### Source data
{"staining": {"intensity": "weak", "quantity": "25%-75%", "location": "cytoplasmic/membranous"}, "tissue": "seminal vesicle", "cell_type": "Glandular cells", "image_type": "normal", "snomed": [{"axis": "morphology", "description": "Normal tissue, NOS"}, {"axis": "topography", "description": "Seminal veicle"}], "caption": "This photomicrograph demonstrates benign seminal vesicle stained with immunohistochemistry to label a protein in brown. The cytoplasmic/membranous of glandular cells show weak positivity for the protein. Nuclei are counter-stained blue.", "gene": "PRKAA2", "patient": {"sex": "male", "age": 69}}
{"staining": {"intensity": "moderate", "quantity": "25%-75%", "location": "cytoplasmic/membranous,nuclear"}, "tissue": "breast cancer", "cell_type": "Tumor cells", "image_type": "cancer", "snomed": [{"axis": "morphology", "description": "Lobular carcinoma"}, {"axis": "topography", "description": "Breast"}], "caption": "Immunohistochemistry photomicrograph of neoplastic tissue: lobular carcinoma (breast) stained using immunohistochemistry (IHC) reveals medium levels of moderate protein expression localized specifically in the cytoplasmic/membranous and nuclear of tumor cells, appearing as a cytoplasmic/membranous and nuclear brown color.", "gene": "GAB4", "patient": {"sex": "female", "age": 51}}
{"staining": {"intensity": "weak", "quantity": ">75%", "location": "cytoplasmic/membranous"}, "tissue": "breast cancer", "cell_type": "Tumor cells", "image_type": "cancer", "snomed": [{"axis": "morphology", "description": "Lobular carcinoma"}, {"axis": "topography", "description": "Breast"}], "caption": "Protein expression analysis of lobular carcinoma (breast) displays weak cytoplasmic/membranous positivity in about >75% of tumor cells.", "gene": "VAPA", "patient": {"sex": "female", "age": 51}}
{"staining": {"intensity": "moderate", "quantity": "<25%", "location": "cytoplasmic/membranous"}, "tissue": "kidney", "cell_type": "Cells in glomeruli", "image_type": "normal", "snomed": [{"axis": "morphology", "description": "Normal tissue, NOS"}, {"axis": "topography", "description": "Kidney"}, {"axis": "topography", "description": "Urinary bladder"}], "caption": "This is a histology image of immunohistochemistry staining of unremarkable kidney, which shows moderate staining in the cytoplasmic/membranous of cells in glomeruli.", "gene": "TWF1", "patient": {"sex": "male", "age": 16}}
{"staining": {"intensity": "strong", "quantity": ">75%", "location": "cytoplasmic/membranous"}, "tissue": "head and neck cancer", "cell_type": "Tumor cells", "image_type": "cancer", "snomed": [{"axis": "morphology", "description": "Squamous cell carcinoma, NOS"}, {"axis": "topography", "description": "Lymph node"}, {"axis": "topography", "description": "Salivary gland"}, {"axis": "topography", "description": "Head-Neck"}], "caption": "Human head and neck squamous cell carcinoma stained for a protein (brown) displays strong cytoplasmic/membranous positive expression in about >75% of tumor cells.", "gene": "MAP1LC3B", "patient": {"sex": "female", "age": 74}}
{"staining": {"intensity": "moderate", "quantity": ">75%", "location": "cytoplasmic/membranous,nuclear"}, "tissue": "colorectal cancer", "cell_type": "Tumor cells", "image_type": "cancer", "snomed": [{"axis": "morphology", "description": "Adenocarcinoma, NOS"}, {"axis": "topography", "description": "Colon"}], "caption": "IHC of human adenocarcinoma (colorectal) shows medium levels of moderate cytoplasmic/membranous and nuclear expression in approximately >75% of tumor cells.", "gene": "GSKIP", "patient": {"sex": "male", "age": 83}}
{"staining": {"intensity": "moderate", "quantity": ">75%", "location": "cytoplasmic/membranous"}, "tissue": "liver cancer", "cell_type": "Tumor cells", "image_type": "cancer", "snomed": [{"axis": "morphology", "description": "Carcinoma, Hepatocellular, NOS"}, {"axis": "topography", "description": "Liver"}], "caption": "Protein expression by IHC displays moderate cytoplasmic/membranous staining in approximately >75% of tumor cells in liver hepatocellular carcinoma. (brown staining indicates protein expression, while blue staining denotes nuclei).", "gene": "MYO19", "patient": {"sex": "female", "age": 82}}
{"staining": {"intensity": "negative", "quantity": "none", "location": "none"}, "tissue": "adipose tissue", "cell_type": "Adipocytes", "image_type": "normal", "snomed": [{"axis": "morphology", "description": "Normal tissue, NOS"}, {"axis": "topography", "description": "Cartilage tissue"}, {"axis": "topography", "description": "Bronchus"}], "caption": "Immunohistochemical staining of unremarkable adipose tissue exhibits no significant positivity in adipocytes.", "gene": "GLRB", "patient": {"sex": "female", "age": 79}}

### The problem
The answer should be all lines from the entries above that hold the word "photomicrograph".

### Answer below
{"staining": {"intensity": "weak", "quantity": "25%-75%", "location": "cytoplasmic/membranous"}, "tissue": "seminal vesicle", "cell_type": "Glandular cells", "image_type": "normal", "snomed": [{"axis": "morphology", "description": "Normal tissue, NOS"}, {"axis": "topography", "description": "Seminal veicle"}], "caption": "This photomicrograph demonstrates benign seminal vesicle stained with immunohistochemistry to label a protein in brown. The cytoplasmic/membranous of glandular cells show weak positivity for the protein. Nuclei are counter-stained blue.", "gene": "PRKAA2", "patient": {"sex": "male", "age": 69}}
{"staining": {"intensity": "moderate", "quantity": "25%-75%", "location": "cytoplasmic/membranous,nuclear"}, "tissue": "breast cancer", "cell_type": "Tumor cells", "image_type": "cancer", "snomed": [{"axis": "morphology", "description": "Lobular carcinoma"}, {"axis": "topography", "description": "Breast"}], "caption": "Immunohistochemistry photomicrograph of neoplastic tissue: lobular carcinoma (breast) stained using immunohistochemistry (IHC) reveals medium levels of moderate protein expression localized specifically in the cytoplasmic/membranous and nuclear of tumor cells, appearing as a cytoplasmic/membranous and nuclear brown color.", "gene": "GAB4", "patient": {"sex": "female", "age": 51}}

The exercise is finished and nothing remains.